Oggi la tecnologia ci impone di essere ‘digital’ sempre, anche in moto. Lontani i tempi di una rombante scorribanda senza casco inforcando una fiammante due ruote, ora oltre all’obbligo del casco gli ultimi ritrovati mettono in condizione di fare anche altre belle cose mentre si guida la moto, senza per questo rischiare incidenti. L’interfono moto, per chi ancora non lo sapesse, è un dispositivo senza fili da montare sul casco. Grazie alla tecnologia Bluetooth è compatibile con altri dispositivi come lo smartphone o il Gps il cui audio viene percepito chiaramente senza bisogno di muovere in dito o fare infrazioni a rischio di multe e sinistri. I nuovi interfoni sono anche interattivi, nel senso che possono comunicare a vicenda scambiando informazioni o una semplice chiacchiera con altri compagni di viaggio. Ma vediamo di conoscerli meglio, scoprendo ad esempio come sono fatti, rimandando per informazioni più approfondite e dettagliate sulla natura e le specifiche tecniche degli interfoni moto alla consultazione del sito Interfono Per Moto.

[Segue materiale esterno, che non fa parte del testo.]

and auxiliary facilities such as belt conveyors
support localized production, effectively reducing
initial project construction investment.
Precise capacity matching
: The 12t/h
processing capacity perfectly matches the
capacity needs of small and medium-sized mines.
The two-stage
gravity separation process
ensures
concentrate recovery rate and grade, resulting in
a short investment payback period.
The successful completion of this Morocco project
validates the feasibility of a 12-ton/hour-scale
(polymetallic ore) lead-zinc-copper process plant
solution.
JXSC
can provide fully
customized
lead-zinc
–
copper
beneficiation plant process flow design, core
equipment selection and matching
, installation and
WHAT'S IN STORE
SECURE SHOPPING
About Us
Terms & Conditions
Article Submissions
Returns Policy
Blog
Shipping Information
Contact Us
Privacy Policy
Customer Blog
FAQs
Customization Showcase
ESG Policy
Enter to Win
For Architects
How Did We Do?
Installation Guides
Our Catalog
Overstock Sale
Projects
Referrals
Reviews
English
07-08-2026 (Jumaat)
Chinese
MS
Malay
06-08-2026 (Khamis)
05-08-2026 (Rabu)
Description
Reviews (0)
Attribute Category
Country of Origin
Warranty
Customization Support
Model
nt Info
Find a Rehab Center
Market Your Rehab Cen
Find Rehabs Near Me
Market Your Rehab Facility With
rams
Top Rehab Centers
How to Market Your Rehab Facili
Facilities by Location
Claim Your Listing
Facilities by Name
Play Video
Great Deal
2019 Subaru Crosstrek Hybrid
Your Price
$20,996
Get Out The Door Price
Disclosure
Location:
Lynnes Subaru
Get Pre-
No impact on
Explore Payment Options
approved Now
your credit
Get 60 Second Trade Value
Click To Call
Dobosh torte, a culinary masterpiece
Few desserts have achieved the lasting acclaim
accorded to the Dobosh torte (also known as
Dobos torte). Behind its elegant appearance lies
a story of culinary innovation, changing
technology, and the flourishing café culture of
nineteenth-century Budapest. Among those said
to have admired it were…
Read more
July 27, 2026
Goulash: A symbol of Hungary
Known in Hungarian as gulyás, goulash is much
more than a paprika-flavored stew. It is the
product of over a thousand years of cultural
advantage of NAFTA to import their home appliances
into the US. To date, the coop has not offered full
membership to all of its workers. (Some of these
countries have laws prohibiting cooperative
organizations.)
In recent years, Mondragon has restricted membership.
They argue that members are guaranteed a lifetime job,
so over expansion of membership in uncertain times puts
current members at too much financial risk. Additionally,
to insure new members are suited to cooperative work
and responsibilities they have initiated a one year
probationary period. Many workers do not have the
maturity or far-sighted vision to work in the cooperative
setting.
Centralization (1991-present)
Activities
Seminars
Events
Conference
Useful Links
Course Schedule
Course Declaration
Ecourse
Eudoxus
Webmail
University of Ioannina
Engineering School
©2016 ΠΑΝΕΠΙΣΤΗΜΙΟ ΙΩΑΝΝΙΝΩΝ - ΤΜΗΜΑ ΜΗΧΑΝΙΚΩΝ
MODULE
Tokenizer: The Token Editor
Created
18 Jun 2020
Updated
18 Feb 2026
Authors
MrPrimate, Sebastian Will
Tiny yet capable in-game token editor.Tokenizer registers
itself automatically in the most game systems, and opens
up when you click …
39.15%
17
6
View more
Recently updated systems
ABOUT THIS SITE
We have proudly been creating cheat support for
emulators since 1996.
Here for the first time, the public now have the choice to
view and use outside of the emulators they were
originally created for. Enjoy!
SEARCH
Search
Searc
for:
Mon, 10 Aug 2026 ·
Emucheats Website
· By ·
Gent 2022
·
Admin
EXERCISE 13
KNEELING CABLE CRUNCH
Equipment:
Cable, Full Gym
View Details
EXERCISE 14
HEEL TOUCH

L’interfono si compone di centralina, auricolari e microfono (a braccetto rigido o a filo) per rispondere alle chiamate. Alcuni modelli, anziché disporre della centralina esterna ce l’hanno incorporata risultando, di conseguenza, più compatti e meno invasivi, senza intaccare l’estetica del casco. Quando si tratta di comprare un interfono moto è bene chiedersi di quali funzionalità abbiamo bisogno, se i nostri viaggi saranno in solitario o in compagnia, per poter scegliere il modello più rispondente alle esigenze soggettive. Chi, ad esempio, viaggia spesso per lavoro o per diletto e, quindi, ha bisogno di essere raggiungibile ovunque, anche in moto, sarà d’obbligo dotarsi di un interfono con tecnologia Bluetooth in grado di garantire la possibilità di comunicare via smartphone o tra interfoni, ove compatibili, come nel caso del Bluetooth della linea SCS S6 che consente di fare e ricevere telefonate sui lunghi tragitti senza dover, di volta in volta, smontare dalla moto. In più il motociclista avrà la possibilità di rilassarsi ascoltando ottima musica e gustandosi il viaggio con un piacevole sottofondo di note. Se, invece, a bordo si porta un altro passeggero, come la partner, un figlio o un amico, allora sarà molto utile dotarsi di un modello di interfono nella variante pilota-passeggero per poter comunicare in tempo reale durante il viaggio condividendo pensieri ed emozioni.